▸ **TASK INSTRUCTIONS**
Check each line of the entries below for the string "between" and state how many lines have it, with no other text.

(Extracted records)

*****

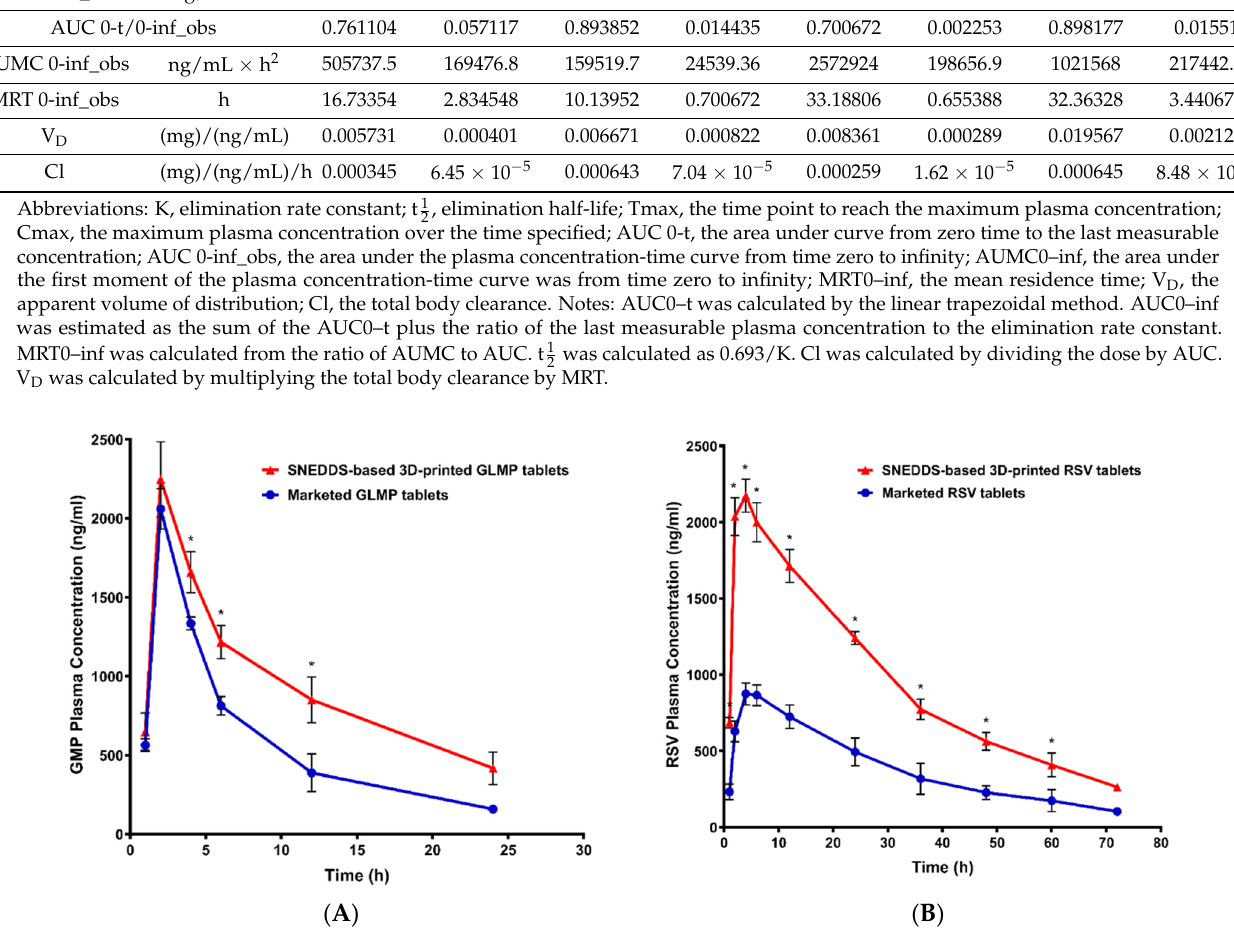
Figure 6. Plasma level-time curves for glimepiride ( A ) and rosuvastatin ( B ) after oral administration of the 3DP and marketed tablets to Male Wistar rats (n = 6). Note: * Indicates significant difference, at p < 0.05, between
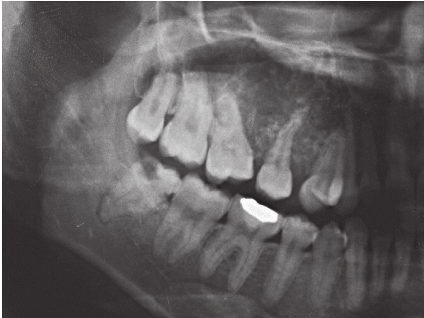
Figure 1: Maxillary odontogenic myxoma in a 26-year-old woman (Patient 3). Cropped panoramic image shows ill-defined multi- locular radiolucency located in the dentate area from maxillary right first premolar to the third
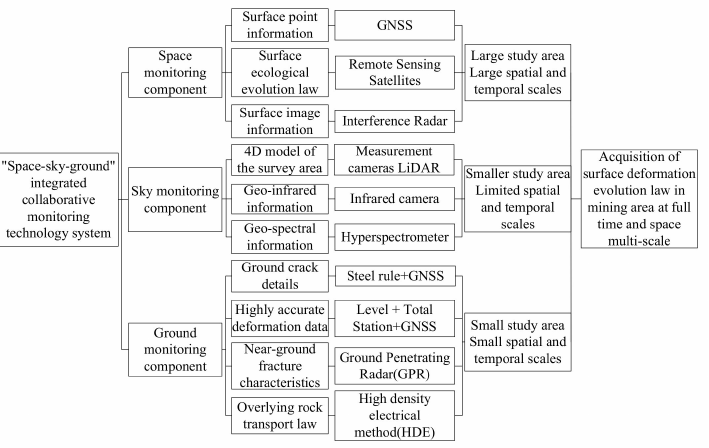
Figure 20. “Space-sky-ground” collaborative monitoring framework for in mining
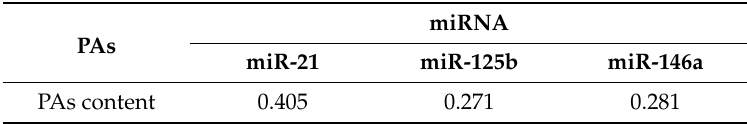
Table 4. Pearson’s correlation coefficients ( r ) between PAs contents and inhibition rates of miR-21, miR-125b, and miR-146a of the 16 blueberry samples. miRNA PAs miR-21 miR-125b miR-146a PAs content 0.405 0.271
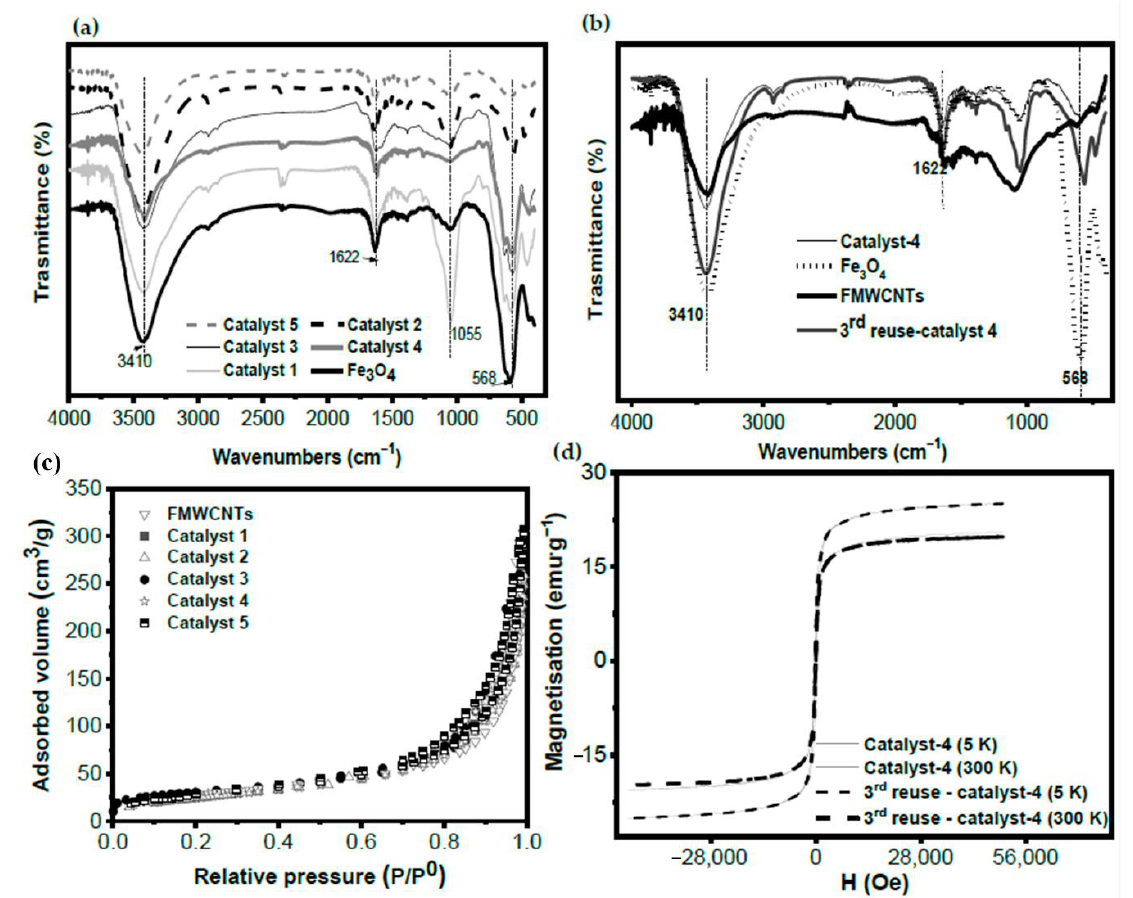
Figure 2. ( a , b ) FT-IR spectra of the FMWCNTs, Fe 3 O 4 and catalysts; ( c ) N 2 adsorption–desorption isotherms at 77 K of the FMWCNTs, and catalysts 4 and 5; ( d ) magnetic hysteresis curves of catalyst 4 and its third reuse.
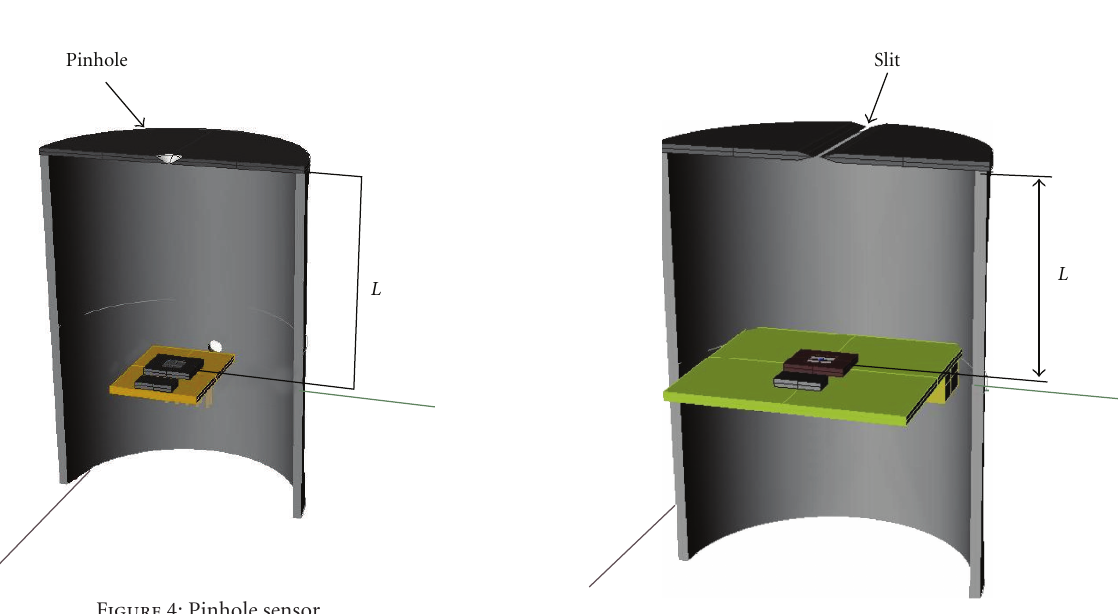
Figure 3: (a) A sun finder with 2 sections. (b) Scheme of the pointer in (a).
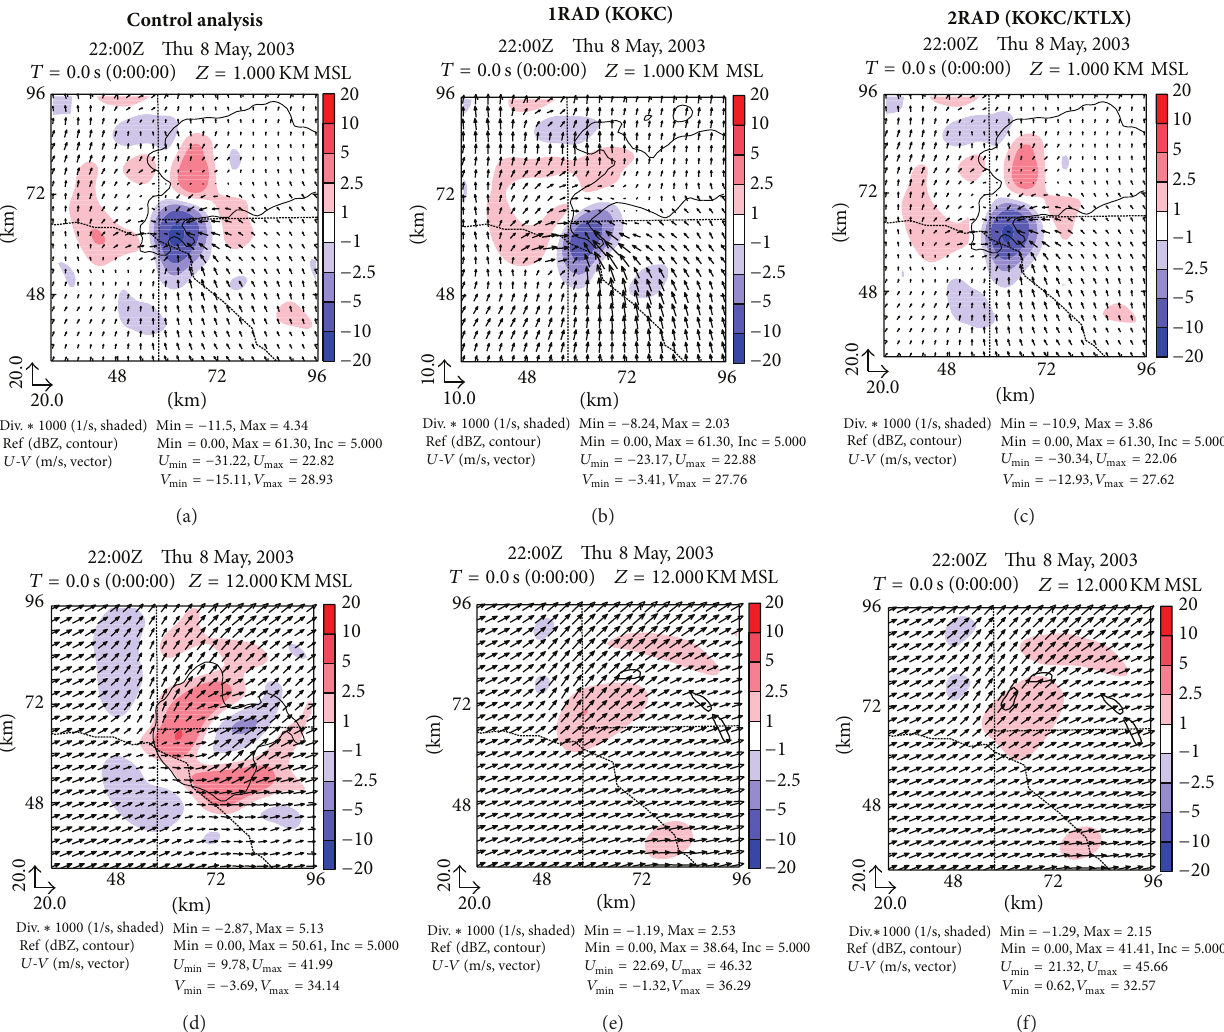
Figure 11: Divergence ( 10 −3 s −1 ) and horizontal wind vectors at 2200 UTC with 35 dBZ reflectivity contour outlined in black for the control analysis at (a) 1km, (d) 12km, and level and for the 1RAD experiment ((b), (e)) and for the 2RAD experiment ((c),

*****

▸ **TASK OUTPUT**
2